- [Description of the task]: Your answer needs to include each line of the records in which the string "lines" can be found.

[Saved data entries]
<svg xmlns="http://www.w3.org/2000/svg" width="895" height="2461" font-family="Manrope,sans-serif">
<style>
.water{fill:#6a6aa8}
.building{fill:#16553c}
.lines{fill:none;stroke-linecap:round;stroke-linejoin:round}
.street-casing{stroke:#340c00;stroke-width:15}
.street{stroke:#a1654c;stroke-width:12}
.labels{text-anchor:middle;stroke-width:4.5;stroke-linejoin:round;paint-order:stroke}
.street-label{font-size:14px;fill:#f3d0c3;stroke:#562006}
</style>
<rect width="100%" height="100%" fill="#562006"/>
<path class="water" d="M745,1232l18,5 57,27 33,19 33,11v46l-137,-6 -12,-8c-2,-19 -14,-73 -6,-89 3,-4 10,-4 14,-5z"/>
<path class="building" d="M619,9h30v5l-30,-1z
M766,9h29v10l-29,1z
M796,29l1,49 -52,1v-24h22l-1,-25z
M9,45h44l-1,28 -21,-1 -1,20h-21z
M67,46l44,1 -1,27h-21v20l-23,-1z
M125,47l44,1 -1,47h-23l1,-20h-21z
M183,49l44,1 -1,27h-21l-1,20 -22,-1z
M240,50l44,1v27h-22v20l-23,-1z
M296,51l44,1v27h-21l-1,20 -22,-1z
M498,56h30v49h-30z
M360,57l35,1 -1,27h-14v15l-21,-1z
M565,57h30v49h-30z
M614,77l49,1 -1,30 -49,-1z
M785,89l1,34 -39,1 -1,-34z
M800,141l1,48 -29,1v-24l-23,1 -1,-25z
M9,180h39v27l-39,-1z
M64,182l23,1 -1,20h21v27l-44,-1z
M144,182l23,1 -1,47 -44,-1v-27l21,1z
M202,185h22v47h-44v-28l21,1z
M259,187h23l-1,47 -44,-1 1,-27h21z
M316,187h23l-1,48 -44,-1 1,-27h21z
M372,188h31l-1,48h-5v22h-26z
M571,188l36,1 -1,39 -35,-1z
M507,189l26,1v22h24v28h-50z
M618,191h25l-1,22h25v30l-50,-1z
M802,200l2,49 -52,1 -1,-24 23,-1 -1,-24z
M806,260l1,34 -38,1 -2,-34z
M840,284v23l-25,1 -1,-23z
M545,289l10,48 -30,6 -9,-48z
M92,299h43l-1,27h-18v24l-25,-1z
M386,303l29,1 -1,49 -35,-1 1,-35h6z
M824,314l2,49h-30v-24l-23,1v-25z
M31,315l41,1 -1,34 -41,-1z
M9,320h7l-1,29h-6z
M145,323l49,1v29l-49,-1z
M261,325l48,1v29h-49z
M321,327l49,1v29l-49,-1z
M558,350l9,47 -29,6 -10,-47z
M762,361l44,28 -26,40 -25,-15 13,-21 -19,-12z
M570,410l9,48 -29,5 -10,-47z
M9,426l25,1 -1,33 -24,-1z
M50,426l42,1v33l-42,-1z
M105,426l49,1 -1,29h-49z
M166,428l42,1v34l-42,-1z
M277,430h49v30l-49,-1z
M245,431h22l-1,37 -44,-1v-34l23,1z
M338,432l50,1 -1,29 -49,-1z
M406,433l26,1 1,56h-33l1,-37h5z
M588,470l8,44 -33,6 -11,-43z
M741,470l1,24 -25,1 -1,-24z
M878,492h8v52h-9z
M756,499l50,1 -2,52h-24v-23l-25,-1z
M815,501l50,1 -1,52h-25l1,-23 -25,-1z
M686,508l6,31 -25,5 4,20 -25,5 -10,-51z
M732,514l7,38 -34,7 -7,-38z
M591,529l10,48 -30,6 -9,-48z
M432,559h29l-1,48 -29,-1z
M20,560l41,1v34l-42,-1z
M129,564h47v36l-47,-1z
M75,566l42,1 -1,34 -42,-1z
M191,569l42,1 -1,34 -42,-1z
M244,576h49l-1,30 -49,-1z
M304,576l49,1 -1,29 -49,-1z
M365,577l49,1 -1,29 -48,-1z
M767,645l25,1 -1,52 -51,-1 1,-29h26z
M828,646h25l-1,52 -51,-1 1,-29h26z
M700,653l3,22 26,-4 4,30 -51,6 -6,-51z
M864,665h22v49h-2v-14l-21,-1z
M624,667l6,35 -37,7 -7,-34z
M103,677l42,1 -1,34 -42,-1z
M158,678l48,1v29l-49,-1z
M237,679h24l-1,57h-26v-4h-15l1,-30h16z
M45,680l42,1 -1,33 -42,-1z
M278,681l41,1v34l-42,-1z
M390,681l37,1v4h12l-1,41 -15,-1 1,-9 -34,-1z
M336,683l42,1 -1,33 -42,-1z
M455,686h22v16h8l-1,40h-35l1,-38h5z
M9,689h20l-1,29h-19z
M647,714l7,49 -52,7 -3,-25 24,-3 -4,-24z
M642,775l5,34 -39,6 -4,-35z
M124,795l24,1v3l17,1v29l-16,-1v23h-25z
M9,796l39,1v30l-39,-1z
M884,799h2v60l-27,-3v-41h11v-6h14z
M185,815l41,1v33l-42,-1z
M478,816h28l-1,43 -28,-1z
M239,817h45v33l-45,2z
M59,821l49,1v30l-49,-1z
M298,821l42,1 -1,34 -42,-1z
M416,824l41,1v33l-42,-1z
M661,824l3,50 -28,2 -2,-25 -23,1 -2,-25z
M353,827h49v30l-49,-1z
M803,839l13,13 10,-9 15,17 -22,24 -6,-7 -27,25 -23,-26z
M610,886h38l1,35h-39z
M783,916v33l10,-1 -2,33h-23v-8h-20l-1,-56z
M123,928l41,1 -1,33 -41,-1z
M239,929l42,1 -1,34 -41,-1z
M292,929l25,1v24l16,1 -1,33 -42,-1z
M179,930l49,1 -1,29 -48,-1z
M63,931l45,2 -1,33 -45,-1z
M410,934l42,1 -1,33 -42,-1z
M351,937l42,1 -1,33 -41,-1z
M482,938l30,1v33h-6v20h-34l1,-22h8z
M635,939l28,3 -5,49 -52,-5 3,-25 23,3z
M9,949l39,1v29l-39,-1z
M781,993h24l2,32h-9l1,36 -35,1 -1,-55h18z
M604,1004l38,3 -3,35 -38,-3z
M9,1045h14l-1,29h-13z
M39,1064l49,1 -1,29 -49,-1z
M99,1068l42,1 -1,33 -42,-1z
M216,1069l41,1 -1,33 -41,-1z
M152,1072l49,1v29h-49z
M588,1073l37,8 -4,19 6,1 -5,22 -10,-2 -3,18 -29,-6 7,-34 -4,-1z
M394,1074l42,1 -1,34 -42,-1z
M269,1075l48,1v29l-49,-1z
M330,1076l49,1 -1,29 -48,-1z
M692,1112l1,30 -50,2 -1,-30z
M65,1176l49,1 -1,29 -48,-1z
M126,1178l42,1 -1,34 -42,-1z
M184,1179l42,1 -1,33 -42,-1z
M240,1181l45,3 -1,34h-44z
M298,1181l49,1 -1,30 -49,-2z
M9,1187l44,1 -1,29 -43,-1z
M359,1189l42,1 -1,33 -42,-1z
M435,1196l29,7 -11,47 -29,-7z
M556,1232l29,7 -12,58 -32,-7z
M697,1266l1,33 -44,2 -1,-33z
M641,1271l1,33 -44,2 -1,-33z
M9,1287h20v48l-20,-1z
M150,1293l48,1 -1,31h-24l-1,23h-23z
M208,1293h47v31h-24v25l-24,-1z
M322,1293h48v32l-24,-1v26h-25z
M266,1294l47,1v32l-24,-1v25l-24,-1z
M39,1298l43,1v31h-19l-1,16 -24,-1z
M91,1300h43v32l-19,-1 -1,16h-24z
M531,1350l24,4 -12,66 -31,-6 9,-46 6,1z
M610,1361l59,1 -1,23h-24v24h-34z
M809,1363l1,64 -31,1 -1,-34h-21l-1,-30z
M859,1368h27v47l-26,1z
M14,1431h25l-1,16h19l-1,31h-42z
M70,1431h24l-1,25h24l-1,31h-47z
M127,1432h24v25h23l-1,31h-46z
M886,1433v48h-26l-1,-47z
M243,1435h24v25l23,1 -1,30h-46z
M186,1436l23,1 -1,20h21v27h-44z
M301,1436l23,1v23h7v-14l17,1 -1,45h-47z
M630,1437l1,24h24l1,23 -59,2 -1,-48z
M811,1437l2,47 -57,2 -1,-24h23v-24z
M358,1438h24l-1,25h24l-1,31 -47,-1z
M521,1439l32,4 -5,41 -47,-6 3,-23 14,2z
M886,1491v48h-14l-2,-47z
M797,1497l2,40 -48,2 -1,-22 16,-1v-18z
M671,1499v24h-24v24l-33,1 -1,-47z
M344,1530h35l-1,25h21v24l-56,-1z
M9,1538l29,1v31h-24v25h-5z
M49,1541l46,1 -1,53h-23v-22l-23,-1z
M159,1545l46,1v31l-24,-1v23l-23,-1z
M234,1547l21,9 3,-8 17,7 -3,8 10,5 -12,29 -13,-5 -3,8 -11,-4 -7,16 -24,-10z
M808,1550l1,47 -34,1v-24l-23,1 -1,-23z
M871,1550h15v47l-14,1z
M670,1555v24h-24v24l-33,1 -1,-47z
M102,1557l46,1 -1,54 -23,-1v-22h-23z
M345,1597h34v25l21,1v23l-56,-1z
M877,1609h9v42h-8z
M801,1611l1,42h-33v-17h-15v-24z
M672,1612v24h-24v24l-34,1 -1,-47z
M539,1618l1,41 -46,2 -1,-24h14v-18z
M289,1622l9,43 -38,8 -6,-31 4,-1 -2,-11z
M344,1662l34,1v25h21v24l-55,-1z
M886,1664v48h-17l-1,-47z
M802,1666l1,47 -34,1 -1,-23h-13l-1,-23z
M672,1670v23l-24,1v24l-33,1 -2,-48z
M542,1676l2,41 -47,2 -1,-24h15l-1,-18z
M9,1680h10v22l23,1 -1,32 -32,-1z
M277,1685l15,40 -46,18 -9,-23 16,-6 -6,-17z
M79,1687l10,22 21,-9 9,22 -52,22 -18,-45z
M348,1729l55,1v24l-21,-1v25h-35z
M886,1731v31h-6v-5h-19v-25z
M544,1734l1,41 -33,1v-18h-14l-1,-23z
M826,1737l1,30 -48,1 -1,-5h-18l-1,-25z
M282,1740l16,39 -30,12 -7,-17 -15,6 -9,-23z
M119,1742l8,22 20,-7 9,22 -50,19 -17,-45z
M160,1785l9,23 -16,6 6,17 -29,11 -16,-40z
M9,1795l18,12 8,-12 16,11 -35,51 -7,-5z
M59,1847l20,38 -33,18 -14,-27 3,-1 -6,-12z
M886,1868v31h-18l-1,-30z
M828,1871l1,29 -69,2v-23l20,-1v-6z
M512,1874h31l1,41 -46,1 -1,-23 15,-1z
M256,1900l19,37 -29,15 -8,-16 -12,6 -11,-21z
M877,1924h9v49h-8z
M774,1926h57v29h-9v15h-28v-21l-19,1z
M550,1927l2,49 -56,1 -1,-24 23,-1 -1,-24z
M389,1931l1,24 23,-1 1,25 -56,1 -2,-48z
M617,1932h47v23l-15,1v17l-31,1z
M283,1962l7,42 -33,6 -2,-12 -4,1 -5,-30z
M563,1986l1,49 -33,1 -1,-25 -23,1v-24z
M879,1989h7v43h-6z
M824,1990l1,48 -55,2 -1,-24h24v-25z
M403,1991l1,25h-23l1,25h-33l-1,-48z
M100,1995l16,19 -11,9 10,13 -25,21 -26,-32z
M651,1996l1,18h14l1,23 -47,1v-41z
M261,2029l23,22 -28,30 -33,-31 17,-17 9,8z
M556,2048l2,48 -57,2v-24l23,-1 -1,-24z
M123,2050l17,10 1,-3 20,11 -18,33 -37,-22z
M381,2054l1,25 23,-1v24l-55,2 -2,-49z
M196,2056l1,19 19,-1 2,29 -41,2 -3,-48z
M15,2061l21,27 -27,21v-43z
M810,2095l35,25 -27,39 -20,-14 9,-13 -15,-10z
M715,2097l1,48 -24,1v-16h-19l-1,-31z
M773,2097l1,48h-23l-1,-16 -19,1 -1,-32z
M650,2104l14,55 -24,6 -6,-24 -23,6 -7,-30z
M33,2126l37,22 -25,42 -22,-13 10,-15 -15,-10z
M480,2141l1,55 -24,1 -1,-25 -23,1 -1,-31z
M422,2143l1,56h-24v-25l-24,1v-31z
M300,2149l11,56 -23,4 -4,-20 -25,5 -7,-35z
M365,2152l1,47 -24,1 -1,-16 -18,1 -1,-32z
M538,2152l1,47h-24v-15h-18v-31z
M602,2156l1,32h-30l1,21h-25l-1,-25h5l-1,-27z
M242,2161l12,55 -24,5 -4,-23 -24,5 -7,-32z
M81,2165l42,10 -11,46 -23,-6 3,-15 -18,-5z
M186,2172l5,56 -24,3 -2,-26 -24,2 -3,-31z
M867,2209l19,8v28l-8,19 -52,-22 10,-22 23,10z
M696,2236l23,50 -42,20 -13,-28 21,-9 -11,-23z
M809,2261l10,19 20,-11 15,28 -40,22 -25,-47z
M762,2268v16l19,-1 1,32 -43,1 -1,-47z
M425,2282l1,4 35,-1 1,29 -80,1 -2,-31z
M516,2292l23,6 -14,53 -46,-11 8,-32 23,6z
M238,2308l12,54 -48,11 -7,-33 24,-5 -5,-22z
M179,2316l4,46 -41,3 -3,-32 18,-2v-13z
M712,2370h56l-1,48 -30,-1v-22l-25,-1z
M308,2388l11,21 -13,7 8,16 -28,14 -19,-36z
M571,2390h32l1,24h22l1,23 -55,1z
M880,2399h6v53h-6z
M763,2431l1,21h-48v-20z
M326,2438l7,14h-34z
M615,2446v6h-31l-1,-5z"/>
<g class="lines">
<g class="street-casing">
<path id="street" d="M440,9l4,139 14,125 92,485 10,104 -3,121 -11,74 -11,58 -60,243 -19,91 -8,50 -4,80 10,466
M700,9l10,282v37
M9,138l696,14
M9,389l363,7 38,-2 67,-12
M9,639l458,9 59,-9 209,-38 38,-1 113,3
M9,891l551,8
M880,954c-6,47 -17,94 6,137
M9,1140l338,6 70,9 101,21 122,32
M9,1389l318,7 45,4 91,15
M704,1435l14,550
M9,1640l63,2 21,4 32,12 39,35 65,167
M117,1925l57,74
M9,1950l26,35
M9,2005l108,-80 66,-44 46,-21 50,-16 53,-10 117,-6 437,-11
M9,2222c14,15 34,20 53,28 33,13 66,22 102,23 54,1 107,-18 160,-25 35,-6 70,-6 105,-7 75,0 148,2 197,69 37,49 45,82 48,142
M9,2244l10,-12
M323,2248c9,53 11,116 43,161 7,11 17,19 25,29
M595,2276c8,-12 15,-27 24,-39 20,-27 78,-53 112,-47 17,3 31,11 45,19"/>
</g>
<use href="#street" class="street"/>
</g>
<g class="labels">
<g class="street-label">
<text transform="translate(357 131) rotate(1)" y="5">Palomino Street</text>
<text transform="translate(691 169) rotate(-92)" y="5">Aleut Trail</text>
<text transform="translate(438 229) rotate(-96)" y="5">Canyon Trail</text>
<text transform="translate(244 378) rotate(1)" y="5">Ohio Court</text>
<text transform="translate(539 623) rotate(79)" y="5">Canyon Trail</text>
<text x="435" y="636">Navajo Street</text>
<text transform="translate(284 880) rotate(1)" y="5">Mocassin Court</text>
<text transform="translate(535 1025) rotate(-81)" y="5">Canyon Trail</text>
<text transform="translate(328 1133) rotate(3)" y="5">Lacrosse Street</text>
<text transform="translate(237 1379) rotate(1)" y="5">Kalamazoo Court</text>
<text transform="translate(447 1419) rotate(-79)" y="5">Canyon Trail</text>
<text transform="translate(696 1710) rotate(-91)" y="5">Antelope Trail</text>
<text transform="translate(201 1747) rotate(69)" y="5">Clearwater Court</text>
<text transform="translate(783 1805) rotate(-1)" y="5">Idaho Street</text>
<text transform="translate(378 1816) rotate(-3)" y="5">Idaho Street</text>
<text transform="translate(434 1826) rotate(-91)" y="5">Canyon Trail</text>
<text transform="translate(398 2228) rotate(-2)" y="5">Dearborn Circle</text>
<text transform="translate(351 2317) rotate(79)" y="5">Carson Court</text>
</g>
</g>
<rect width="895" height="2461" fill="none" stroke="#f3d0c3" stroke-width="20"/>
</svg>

- [Answer]:
.lines{fill:none;stroke-linecap:round;stroke-linejoin:round}
<g class="lines">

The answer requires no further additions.